INSTRUCTIONS FOR THE TASK
Copy every line of the data below word for word, and please leave out the pictures.

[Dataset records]
__________________________________________________

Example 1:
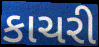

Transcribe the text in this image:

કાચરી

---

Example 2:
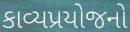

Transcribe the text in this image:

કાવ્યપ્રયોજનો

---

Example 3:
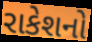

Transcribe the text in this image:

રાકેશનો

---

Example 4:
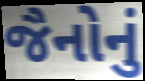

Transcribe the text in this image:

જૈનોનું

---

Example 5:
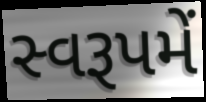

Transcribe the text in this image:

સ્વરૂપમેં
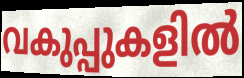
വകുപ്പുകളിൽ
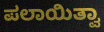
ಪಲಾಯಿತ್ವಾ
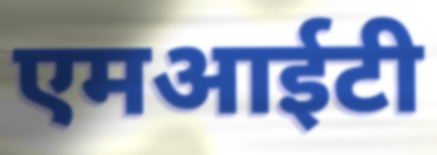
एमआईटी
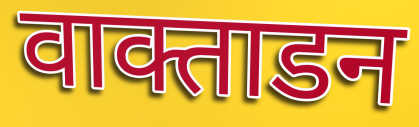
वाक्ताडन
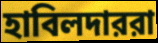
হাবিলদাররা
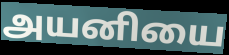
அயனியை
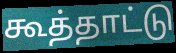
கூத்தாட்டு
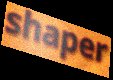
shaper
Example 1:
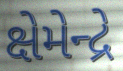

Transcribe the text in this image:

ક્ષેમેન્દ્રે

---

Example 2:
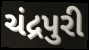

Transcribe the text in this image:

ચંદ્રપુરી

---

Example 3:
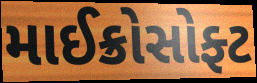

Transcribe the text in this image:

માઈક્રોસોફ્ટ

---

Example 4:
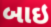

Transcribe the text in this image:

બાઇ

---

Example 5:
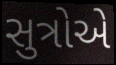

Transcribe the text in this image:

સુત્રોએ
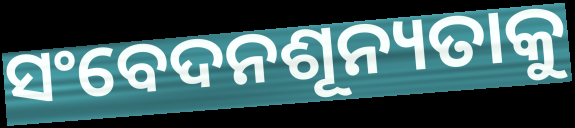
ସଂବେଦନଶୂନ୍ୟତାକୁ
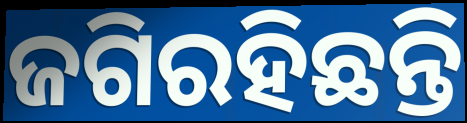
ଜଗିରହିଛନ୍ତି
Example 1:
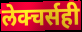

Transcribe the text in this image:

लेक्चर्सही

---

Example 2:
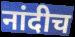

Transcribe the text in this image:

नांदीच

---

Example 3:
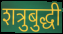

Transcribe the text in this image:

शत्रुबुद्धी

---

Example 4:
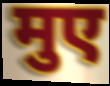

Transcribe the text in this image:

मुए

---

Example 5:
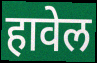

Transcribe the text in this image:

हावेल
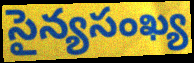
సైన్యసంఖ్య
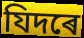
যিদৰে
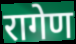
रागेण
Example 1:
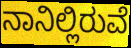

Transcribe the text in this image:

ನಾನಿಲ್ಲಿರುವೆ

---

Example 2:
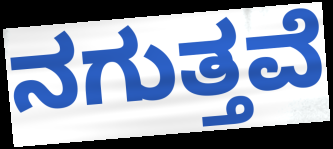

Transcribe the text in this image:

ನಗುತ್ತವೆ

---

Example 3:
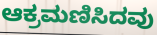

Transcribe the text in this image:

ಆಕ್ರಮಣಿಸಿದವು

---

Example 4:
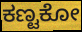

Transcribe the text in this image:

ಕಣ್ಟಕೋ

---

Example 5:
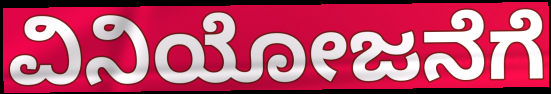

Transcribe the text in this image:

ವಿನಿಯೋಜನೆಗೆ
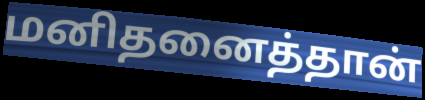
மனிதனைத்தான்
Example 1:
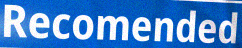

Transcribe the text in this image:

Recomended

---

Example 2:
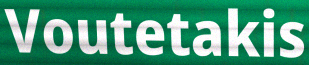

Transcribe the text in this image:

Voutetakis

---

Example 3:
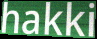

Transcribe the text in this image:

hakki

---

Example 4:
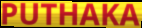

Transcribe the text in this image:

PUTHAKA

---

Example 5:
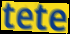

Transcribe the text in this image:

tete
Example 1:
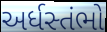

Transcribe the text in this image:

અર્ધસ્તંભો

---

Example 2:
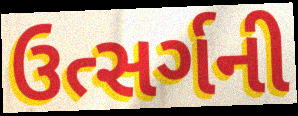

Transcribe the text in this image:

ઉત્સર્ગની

__________________________________________________

FINAL RESULT
Example 1:

Transcribe the text in this image:

કાચરી

---

Example 2:

Transcribe the text in this image:

કાવ્યપ્રયોજનો

---

Example 3:

Transcribe the text in this image:

રાકેશનો

---

Example 4:

Transcribe the text in this image:

જૈનોનું

---

Example 5:

Transcribe the text in this image:

સ્વરૂપમેં
വകുപ്പുകളിൽ
ಪಲಾಯಿತ್ವಾ
एमआईटी
वाक्ताडन
হাবিলদাররা
அயனியை
கூத்தாட்டு
shaper
Example 1:

Transcribe the text in this image:

ક્ષેમેન્દ્રે

---

Example 2:

Transcribe the text in this image:

ચંદ્રપુરી

---

Example 3:

Transcribe the text in this image:

માઈક્રોસોફ્ટ

---

Example 4:

Transcribe the text in this image:

બાઇ

---

Example 5:

Transcribe the text in this image:

સુત્રોએ
ସଂବେଦନଶୂନ୍ୟତାକୁ
ଜଗିରହିଛନ୍ତି
Example 1:

Transcribe the text in this image:

लेक्चर्सही

---

Example 2:

Transcribe the text in this image:

नांदीच

---

Example 3:

Transcribe the text in this image:

शत्रुबुद्धी

---

Example 4:

Transcribe the text in this image:

मुए

---

Example 5:

Transcribe the text in this image:

हावेल
సైన్యసంఖ్య
যিদৰে
रागेण
Example 1:

Transcribe the text in this image:

ನಾನಿಲ್ಲಿರುವೆ

---

Example 2:

Transcribe the text in this image:

ನಗುತ್ತವೆ

---

Example 3:

Transcribe the text in this image:

ಆಕ್ರಮಣಿಸಿದವು

---

Example 4:

Transcribe the text in this image:

ಕಣ್ಟಕೋ

---

Example 5:

Transcribe the text in this image:

ವಿನಿಯೋಜನೆಗೆ
மனிதனைத்தான்
Example 1:

Transcribe the text in this image:

Recomended

---

Example 2:

Transcribe the text in this image:

Voutetakis

---

Example 3:

Transcribe the text in this image:

hakki

---

Example 4:

Transcribe the text in this image:

PUTHAKA

---

Example 5:

Transcribe the text in this image:

tete
Example 1:

Transcribe the text in this image:

અર્ધસ્તંભો

---

Example 2:

Transcribe the text in this image:

ઉત્સર્ગની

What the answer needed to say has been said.